Music, movies, and video games are luxury products that all children grow up desiring. Marketing campaigns on television, radio, and the internet are very effective in targeting young people.
For example, the online boutique LilSophisticate.com opened for business at the end of 2008. LilSophisticate (LS) markets and sells “pint-size luxury.” The online store offers boutique style products for children, items that cannot be found anywhere else. Not only does LS offer unique luxury products, but LS has designed the “shopping experience” to be fun, beautiful, and luxurious. With such products as fairy tale luxury playhouses, diamond encrusted pacifiers, and luxury bedding, LS appeals to parents and grandparents who desire only the best for their children. LS is counting on the “wow factor” to sell its products.
Part of the LS experience involves special touches and promotions that provide a sense of interaction with the website. A “kid quote” contest allows shoppers to send in witty quotes from children. The quotes are placed on the site and the best quote receives a $500 gift card.

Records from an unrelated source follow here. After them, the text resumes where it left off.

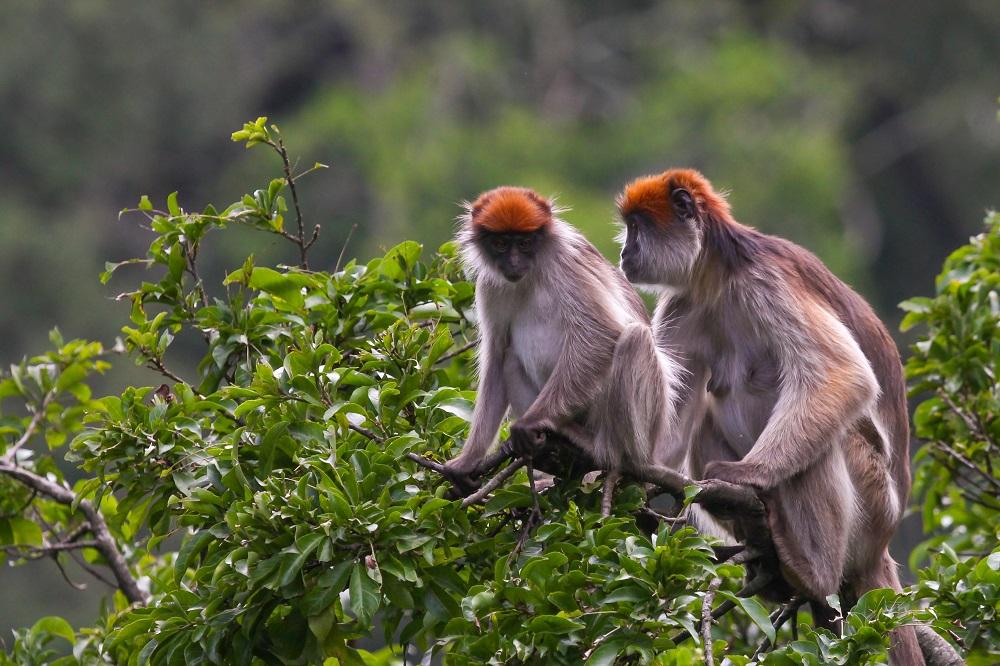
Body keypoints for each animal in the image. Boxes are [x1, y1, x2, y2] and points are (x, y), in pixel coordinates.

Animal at [442, 186, 685, 504]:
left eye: (525, 243)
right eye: (500, 243)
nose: (514, 263)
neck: (531, 273)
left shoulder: (564, 260)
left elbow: (601, 334)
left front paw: (530, 423)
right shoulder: (491, 284)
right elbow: (496, 354)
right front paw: (468, 461)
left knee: (635, 338)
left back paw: (605, 450)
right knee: (509, 357)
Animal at [615, 169, 923, 664]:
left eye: (637, 228)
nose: (625, 252)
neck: (717, 280)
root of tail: (885, 540)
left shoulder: (766, 280)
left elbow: (844, 375)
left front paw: (748, 474)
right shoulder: (684, 307)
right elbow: (673, 430)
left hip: (874, 500)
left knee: (831, 439)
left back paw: (813, 569)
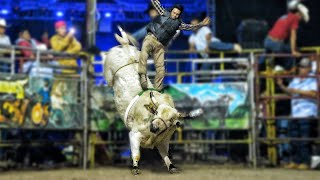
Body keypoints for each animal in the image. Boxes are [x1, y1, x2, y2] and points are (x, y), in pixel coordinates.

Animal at [102, 27, 201, 174]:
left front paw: (172, 166)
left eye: (170, 120)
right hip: (109, 75)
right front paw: (135, 168)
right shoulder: (134, 134)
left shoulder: (164, 140)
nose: (154, 127)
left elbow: (165, 154)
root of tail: (125, 45)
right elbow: (136, 154)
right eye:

Leslie Speidel, a marketing consultant, believes the internet provides the best way to market luxury items to children. Why? Because the internet gives people who do not have access to high-end luxury products the opportunity to buy it. For example, Harina Kapoor’s RainBee.com started her online store with her own money. Within a few years, she was selling more than $1 million of luxury items and had 10 employees.
Laurie McCartney started Babystyle.com, which offers $75 pillow shams, DKNY cashmere sweaters for babies, along with pewter rattles. When the company went public, it raised more than $60 million, and has a staff of 200. McCartney did research before she opened her online business. She found mentors and utilized their expertise and experience. She carefully selected and trained her staff members, and hired the very best web designers.
Steffanee Taylor co-founded KidsClothesline.com in San Jose, California. The website went from 300 hits per month to 15,000 hits per month. How? Through directory listings, word-of-mouth referrals, and marketing which included direct mail.
Each of these online businesses caters to affluent customers who are anxious for quality luxury products for their children. Entrepreneur talked with Jack Gifford, professor of marketing at Miami University, to find out what is going on with children and luxury products. Gifford said, “People are having smaller families, and many of them are dual-income, so there more money to spend. And if mom and dad are spending all that time working, they feel guilty about not being there, so they’re looking to make up for it in other ways.”
One of those ways is buying luxury products and services for their kids.